Sudddenly I was thinking wildly to a book I read sometimes twenty years ago on our first president, Soekarno, on how he screamed at the UN General Assembly summit in New York. He declared that Indonesia is dropping-out as member of civilized country in an organization called United Nations correspond to his great hatred to colonialism and it’s baby doll country called Malingsia—excuse me, Malaysia. I wonder how he would react to current and annoying new traits of our beloved neighbor today claiming any thing that landed on their land as their genuine and most privileged culture. I betting you if they have discovered a Mayan-Inca cultural artifact—as of a small cloth from that civilization—in Perlak sometimes next week, they will claim it a “truly Malaysian cultural heritage”. On the other hand, our country’s most respective government has written a protest note to the monarchy country—another protest notes.
People say you will really miss something you had when you no longer had them on you. But today, we will not only miss Batik, tari Pendet, Reog Ponorogo (and I don’t know what else they got) as our truly Indonesia art, but we will also have to pay the property and intellectual rights only to watch them in some years tomorrow. If you have something in your hand today, you have to claim them earlier than other people do. You might miss the chance when they call your name but gave the prize to someone else. Malaysia is a country with lesser cultural and natural richness, and in this case Indonesia is absolutely lose in preempting this happening over and over. Our children and children’s children will only see Reog and Pendet in films if we cease to stop this.
The essence of culture is to preserve its practice to a current and immanent to its people to the extend that people willing to identify themselves with the very cultural rites voluntarily. If we screamed to the government to protect our culture, so that they could re-claim and scold Malaysia, it is good, but not right. The Malaysian evidently had shown great appreciation and willing to be scorned by most Indonesians by claiming Pendet their heritage. The claim is absolutely preposterous, but to see them claiming this indeed weighty for our concern; a serious concern.
Would you claim your brother’s house unless you know your brother is no longer showing respect to his ownership to that very matter?. You are what you are capable of. I you are able to lift a 200 kilograms or wight single-handedly, people will say you are powerful. If you own millions of miles of sea-lines and could not even swim, people will throw questions and doubting that you really deserve that vast blessings from God. If you call yourselves Bhinekka Tunggal Ika but many times quarrel in ethnic, religion based brawl, you might as well re-thinking the catchphrase. Maybe we are not as what we think we are, and this is a chance for anybody to steal anything from us. Logically, what they are doing is simply showing that.
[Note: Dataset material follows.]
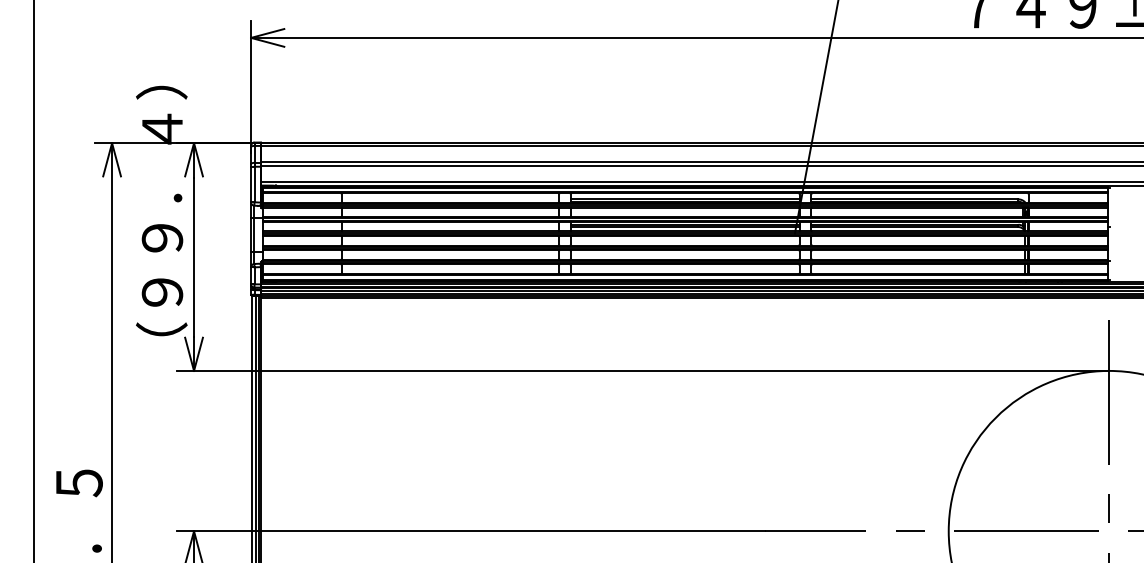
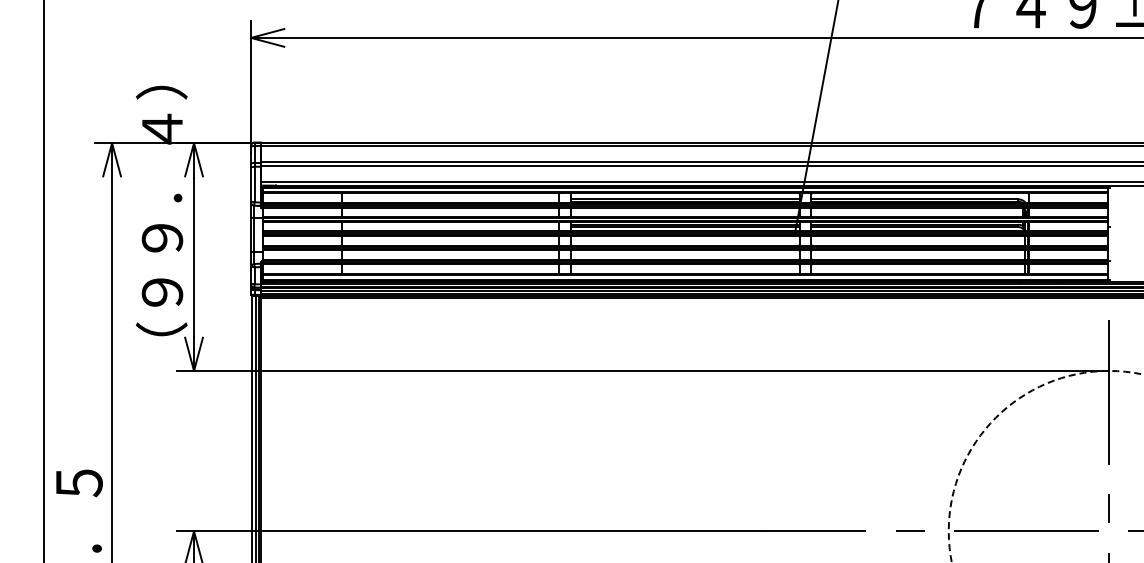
line at (34, 280) position: (34, 280) -> (44, 280)
circle at (1045, 466): solid -> dashed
Morally, the act of claiming other’s songs and dances as one’s belongings are simply rude and disgraceful. If you are saying to my ears that you are my brother, you will not steal your brother’s clothing. My culture is my identity, my appearance, self-identity I claimed before human and given by God. By stealing them, you are stealing our clothing. You are claiming to be democratic, but your traits are simply hurting, betrayal, and I am sorry: criminal. Stop stealing our identities, stop forcing yourself to be like us, stealing everything that is ours is simply stealing our identities. Better change your tagline, since you are already “Truly Indonesia”.